When to choose CloudArq
- You're a small SaaS preparing for SOC 2, HIPAA, or a security-review checklist from an enterprise prospect — and you'd rather spend $79–$199/month than engineer-hours. See the SOC 2 AWS checklist.
- You want the scans to just run. Daily on Max, weekly on Pro, notifications via Slack or webhook, PDF evidence exports.
- You need per-finding remediation your team can ship today — CLI commands, Terraform blocks, or AWS Console click-paths, generated for every finding.
- You want framework mapping baked in. Every one of the 169 checks is tagged with the control IDs it satisfies in CIS, SOC 2, HIPAA, PCI-DSS, NIST 800-53, and ISO 27001. Read the CIS mapping.
Trade-offs
- Fewer total checks than Prowler (169 vs ~300). CloudArq focuses on the checks a 1-50-person SaaS actually needs; enterprise CSPM and specialty checks are out of scope.

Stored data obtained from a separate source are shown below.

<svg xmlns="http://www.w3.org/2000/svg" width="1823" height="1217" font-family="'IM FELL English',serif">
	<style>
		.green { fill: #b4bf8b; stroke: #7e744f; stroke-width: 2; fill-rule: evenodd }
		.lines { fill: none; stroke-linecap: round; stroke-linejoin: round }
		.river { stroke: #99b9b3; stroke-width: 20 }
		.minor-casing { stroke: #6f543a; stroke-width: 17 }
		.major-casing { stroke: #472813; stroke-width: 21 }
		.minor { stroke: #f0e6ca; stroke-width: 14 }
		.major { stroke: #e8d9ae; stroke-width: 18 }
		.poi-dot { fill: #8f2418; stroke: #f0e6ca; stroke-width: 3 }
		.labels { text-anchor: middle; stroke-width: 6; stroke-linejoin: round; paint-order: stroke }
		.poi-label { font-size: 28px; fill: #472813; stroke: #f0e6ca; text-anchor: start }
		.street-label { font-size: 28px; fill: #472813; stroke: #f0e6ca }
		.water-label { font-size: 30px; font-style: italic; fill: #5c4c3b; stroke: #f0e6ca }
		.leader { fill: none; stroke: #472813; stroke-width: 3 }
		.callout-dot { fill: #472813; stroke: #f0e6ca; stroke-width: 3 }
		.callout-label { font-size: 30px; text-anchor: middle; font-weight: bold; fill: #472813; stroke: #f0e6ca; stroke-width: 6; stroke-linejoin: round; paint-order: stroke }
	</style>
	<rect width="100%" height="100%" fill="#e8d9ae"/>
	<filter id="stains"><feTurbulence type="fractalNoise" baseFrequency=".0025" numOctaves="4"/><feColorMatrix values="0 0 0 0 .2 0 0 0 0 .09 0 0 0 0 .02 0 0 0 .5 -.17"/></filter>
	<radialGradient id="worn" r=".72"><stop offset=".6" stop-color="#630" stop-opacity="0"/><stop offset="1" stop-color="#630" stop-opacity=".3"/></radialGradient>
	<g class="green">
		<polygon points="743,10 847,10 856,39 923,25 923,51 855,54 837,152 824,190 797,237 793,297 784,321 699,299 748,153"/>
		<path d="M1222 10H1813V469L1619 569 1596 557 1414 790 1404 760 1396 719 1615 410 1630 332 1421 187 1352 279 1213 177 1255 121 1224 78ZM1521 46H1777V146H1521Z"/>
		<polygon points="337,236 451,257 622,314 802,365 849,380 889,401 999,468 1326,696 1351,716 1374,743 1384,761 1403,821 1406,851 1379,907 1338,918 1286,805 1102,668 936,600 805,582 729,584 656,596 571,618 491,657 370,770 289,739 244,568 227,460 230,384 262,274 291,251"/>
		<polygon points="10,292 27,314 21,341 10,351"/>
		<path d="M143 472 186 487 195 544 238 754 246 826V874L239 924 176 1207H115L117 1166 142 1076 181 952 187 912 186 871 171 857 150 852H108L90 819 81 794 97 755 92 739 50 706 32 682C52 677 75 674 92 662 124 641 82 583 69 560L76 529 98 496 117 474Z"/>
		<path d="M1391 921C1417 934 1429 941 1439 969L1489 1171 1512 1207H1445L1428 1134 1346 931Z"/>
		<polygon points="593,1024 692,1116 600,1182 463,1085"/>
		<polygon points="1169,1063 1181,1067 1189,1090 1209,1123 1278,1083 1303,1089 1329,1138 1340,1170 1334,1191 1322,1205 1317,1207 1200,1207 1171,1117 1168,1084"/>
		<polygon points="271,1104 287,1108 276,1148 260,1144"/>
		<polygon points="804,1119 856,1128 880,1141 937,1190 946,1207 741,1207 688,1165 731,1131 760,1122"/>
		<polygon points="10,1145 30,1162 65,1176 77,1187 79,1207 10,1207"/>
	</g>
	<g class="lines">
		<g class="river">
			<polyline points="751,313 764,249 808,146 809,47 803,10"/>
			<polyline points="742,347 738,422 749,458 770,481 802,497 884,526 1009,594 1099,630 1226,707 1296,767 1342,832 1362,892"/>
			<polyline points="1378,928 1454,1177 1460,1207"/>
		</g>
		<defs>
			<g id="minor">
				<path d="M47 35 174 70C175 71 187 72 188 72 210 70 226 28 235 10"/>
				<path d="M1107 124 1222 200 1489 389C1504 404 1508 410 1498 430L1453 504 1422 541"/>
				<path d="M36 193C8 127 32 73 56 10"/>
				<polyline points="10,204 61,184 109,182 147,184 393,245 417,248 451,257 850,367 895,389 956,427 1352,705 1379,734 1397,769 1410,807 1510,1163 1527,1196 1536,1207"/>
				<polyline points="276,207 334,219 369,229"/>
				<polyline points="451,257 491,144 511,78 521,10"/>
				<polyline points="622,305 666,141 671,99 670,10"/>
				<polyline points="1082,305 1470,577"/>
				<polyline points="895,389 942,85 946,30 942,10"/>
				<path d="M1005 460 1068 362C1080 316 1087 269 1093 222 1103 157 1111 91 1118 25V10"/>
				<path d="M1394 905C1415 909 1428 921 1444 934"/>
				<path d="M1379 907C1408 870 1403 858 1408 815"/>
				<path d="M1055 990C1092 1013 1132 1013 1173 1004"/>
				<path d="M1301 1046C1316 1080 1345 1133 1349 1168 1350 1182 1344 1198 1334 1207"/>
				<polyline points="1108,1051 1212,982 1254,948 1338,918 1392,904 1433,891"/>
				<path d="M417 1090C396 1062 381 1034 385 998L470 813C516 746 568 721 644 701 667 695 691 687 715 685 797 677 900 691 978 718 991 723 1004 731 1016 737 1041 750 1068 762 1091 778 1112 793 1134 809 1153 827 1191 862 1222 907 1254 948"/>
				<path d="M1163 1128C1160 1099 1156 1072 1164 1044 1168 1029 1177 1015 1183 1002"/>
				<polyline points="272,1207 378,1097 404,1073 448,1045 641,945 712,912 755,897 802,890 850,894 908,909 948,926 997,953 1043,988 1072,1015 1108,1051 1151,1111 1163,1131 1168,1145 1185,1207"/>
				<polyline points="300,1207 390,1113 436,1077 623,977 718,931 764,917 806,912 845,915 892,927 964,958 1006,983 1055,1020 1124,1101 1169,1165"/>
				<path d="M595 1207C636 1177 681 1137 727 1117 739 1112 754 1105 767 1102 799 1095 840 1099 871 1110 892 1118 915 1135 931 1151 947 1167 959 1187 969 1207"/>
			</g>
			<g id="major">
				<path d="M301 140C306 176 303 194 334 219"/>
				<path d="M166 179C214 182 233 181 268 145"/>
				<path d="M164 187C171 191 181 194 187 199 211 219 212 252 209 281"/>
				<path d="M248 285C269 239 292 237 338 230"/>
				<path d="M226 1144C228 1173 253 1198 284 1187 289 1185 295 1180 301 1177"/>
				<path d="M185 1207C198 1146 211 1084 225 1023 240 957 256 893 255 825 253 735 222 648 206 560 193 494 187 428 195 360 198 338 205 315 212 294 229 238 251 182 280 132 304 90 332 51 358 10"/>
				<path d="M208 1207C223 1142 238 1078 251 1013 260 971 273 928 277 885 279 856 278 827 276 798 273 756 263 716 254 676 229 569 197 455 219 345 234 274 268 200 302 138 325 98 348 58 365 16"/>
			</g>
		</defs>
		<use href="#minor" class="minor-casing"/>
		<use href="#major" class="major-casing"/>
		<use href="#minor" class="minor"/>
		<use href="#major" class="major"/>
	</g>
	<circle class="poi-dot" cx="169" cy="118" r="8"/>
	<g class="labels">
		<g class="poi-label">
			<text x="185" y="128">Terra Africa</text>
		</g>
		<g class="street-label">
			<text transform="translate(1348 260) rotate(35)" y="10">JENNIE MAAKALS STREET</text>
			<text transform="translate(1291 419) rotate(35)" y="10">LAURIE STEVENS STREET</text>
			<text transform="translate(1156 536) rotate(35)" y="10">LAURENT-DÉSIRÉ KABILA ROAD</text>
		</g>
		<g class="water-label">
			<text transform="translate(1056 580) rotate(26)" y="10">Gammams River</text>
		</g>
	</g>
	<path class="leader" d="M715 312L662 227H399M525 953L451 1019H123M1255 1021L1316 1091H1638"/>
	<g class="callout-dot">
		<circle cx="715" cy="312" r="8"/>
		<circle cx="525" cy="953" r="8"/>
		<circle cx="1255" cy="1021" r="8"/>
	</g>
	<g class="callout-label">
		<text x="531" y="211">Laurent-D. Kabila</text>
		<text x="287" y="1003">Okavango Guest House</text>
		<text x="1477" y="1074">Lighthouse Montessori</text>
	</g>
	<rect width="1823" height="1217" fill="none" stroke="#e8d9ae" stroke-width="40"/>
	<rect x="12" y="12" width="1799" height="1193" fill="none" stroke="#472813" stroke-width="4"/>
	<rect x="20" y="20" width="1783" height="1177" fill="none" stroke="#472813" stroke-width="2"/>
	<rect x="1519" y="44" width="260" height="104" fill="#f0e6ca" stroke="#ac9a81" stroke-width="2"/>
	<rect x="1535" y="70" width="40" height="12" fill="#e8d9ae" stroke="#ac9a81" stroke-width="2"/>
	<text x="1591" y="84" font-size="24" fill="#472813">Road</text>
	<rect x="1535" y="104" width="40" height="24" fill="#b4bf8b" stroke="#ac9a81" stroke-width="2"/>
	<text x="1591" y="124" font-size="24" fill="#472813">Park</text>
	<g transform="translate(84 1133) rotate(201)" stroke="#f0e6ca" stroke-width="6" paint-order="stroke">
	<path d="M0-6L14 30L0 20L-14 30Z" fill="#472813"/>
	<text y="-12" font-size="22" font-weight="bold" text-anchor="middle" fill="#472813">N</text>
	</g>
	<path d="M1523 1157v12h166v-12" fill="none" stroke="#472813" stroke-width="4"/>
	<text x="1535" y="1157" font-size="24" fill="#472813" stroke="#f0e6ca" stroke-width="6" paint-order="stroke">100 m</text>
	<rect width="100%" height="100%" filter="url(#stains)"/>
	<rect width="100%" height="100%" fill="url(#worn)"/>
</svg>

- Commercial license. If you need every pillar of audit coverage to live inside your repos, open-source is a better fit.
- AWS-only. Prowler covers Azure + GCP + Kubernetes; CloudArq is AWS-first and doesn't plan to expand this year.
A decision in one paragraph
If you have a platform engineer with 2-4 hours a week to run Prowler, triage output, and stitch it into your evidence pipeline — use Prowler. It's free and excellent. If you're a founder or a small engineering team staring at a SOC 2 deadline and you'd rather not become the internal security-tooling maintainer — CloudArq is $79/mo per AWS account on Pro and designed for exactly that.